LA RAISON OUTRAGÉE ENFIN OUVRIT LES YEUX,
LA CHASSA POUR JAMAIS DES DISCOURS SERIEUX,
ET DANS TOUS CES ÉCRITS LA DECLARANT INFAME,
PAR GRACE LUI LAISSA L'ENTRÉE EN L'EPIGRAMME:
POURVEU QUE SA FINESSE, ÉCLATANT À PROPOS,
ROULAST SUR LA PENSÉE, & NON PAS SUR LES MOTS.
AINSI DE TOUTES PARTS LES DESORDRES CESSERENT,
TOUTESFOIS À LA COUR LES TURLUPINS RESTERENT,
INSIPIDES PLAISANS, BOUFFONS INFORTUNÉZ,
D'UN JEU DE MOT GROSSIER PARTISANS SURANNEZ.
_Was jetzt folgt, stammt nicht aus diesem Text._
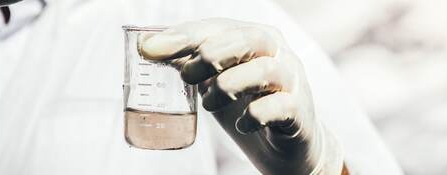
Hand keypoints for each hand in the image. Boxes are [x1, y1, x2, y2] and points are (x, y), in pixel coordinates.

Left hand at [139, 18, 343, 174]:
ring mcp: (292, 81)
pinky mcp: (298, 111)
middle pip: (249, 39)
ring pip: (265, 70)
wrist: (288, 146)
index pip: (220, 27)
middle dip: (211, 56)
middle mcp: (278, 53)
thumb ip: (191, 64)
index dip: (184, 36)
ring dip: (228, 87)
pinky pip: (279, 107)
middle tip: (187, 77)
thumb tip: (148, 48)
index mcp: (256, 38)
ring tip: (210, 103)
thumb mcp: (218, 81)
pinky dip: (254, 116)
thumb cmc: (249, 106)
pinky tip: (242, 126)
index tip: (150, 50)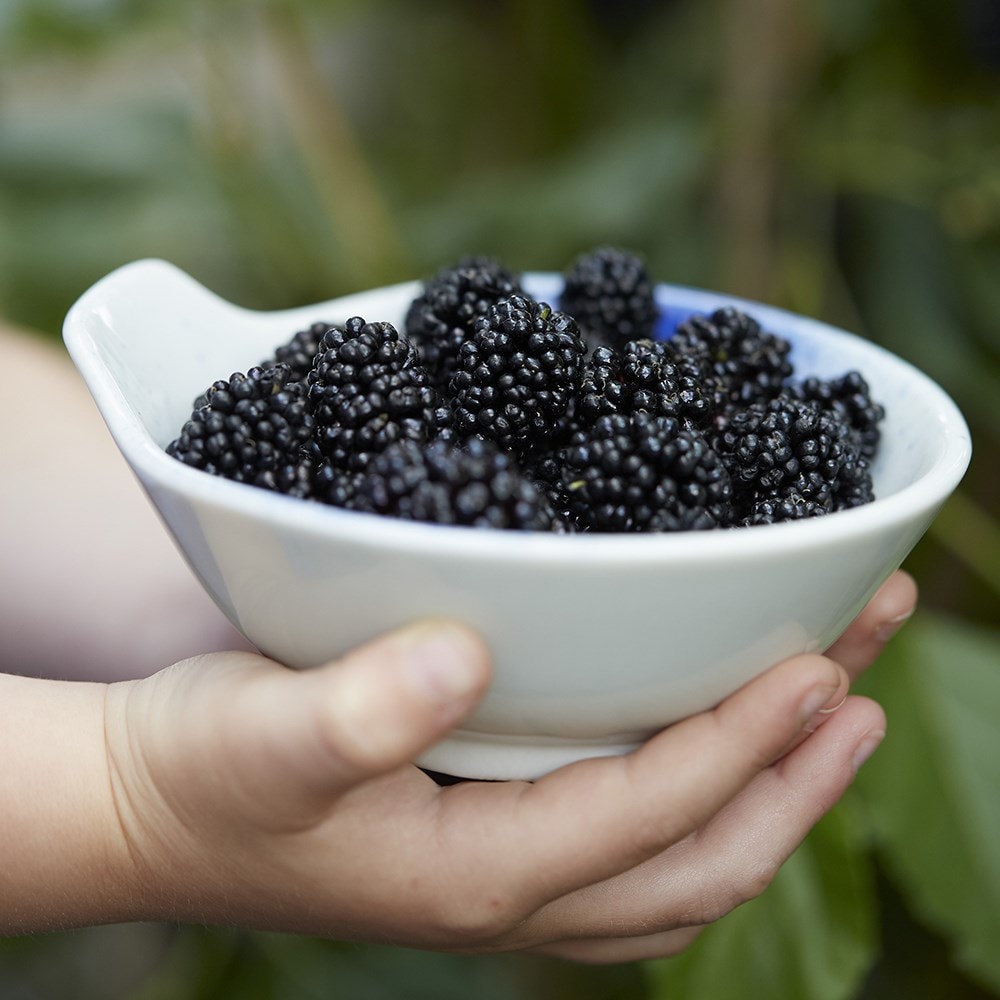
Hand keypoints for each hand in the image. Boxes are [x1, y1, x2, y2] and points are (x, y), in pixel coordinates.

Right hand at [88, 571, 914, 961]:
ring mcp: (510, 880)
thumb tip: (465, 658)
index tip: (820, 667)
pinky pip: (637, 853)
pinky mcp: (495, 843)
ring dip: (770, 793)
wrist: (151, 805)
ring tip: (833, 716)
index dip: (746, 745)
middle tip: (867, 684)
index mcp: (476, 873)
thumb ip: (357, 711)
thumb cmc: (204, 769)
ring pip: (683, 867)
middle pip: (702, 858)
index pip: (653, 814)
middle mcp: (513, 892)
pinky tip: (720, 753)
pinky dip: (704, 808)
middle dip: (799, 778)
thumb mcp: (262, 735)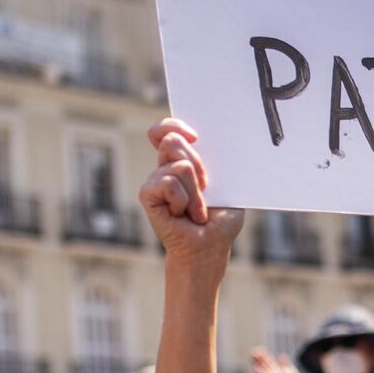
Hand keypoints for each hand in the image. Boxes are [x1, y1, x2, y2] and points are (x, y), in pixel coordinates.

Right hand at [142, 118, 244, 261]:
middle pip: (172, 140)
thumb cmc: (220, 219)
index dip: (175, 125)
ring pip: (178, 166)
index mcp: (182, 160)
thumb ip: (215, 162)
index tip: (195, 136)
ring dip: (196, 192)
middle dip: (197, 164)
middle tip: (206, 188)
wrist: (209, 248)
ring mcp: (155, 181)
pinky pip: (167, 183)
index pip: (168, 129)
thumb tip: (203, 142)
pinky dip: (182, 200)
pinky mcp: (147, 195)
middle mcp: (165, 168)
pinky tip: (182, 214)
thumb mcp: (226, 185)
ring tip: (197, 210)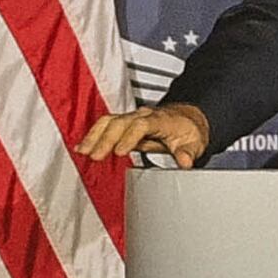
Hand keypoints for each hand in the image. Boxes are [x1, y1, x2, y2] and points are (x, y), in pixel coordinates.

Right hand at [81, 103, 211, 166]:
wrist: (187, 118)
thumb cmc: (187, 130)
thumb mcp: (194, 143)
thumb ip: (188, 153)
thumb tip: (185, 162)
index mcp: (160, 120)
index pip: (141, 125)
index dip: (129, 137)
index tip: (121, 152)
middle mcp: (143, 115)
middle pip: (120, 122)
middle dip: (106, 138)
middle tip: (96, 155)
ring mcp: (132, 117)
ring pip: (110, 121)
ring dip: (95, 135)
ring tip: (83, 150)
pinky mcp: (124, 122)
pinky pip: (106, 124)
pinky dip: (93, 135)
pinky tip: (83, 146)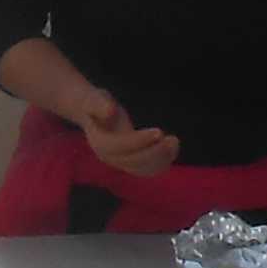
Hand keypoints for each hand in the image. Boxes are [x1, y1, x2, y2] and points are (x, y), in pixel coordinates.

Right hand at [67, 78, 181, 176]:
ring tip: (175, 142)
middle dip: (155, 152)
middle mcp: (109, 157)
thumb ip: (98, 104)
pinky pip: (147, 169)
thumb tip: (109, 110)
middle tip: (173, 140)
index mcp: (99, 142)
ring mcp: (120, 162)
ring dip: (161, 159)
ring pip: (143, 169)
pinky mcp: (130, 163)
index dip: (139, 141)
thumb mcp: (93, 98)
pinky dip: (162, 163)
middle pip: (133, 162)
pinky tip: (173, 149)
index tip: (159, 131)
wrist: (92, 114)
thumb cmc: (93, 103)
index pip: (120, 146)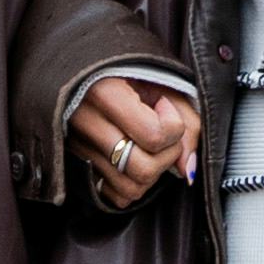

33. §. Was könnte ich nicht aus des Grafen Schafftsbury Schriften, und aus dem Zuschauer für Stellen anführen, darinn sie über den verderbten Geschmack ihrer Landesleute in diesem Stücke die heftigsten Klagen führen. Siehe von diesem letzten das 58. Blatt des I. Bandes. Allein es ist genug gesagt, wenn ich nur noch die Probe eines guten Gedankens, die von einigen vorgeschlagen wird, werde angemerkt haben. Man sagt: alles, was sich in eine fremde Sprache übersetzen läßt, und gleichwohl noch die vorige Schönheit behält, das ist ein gründlicher und richtiger Gedanke; was aber alsdann sich selbst nicht mehr ähnlich sieht, das ist zu verwerfen. Nun trifft dieses zwar nicht allemal ein, indem manche Wortspiele in mehr als einer Sprache angehen: allein in Ermanglung einer bessern, will ich mich nicht bemühen, diese Regel umzustoßen. Ein Kopf, der richtig denken gelernt hat, wird auch nicht leicht eine Anweisung dazu brauchen. Das ist endlich noch anzumerken, daß man zum Gelächter und irgend eines lustigen Einfalls wegen, wohl zuweilen ein Wort in anderm Verstande nehmen, und zum Scherze brauchen kann, ohne so den guten Geschmack dadurch zu verletzen. Boileau selber erlaubt dieses in folgender Stelle:

CE N'EST PAS QUELQUE FOIS, QU'UNE MUSE UN PEU FINE,
SUR UN MOT EN PASSANT NE JOUE & NE BADINE,
ET D'UN SENS DETOURNÉ N'ABUSE AVEC SUCCÉS:
MAIS FUYEZ SUR CE POINT UN RIDICULE EXCÉS,
ET N'ALLEZ PAS TOUJOURS D'UNE POINTE FRIVOLE,
ALGUISER PAR LA QUEUË UNE EPIGRAMME FOLLE.


Wie viel gezwungene Spitzfindigkeiten müßten wir nicht aus unsern meisten Poeten ausmustern; wenn wir des Boileau Vorschrift in diesem Stücke folgen wollten?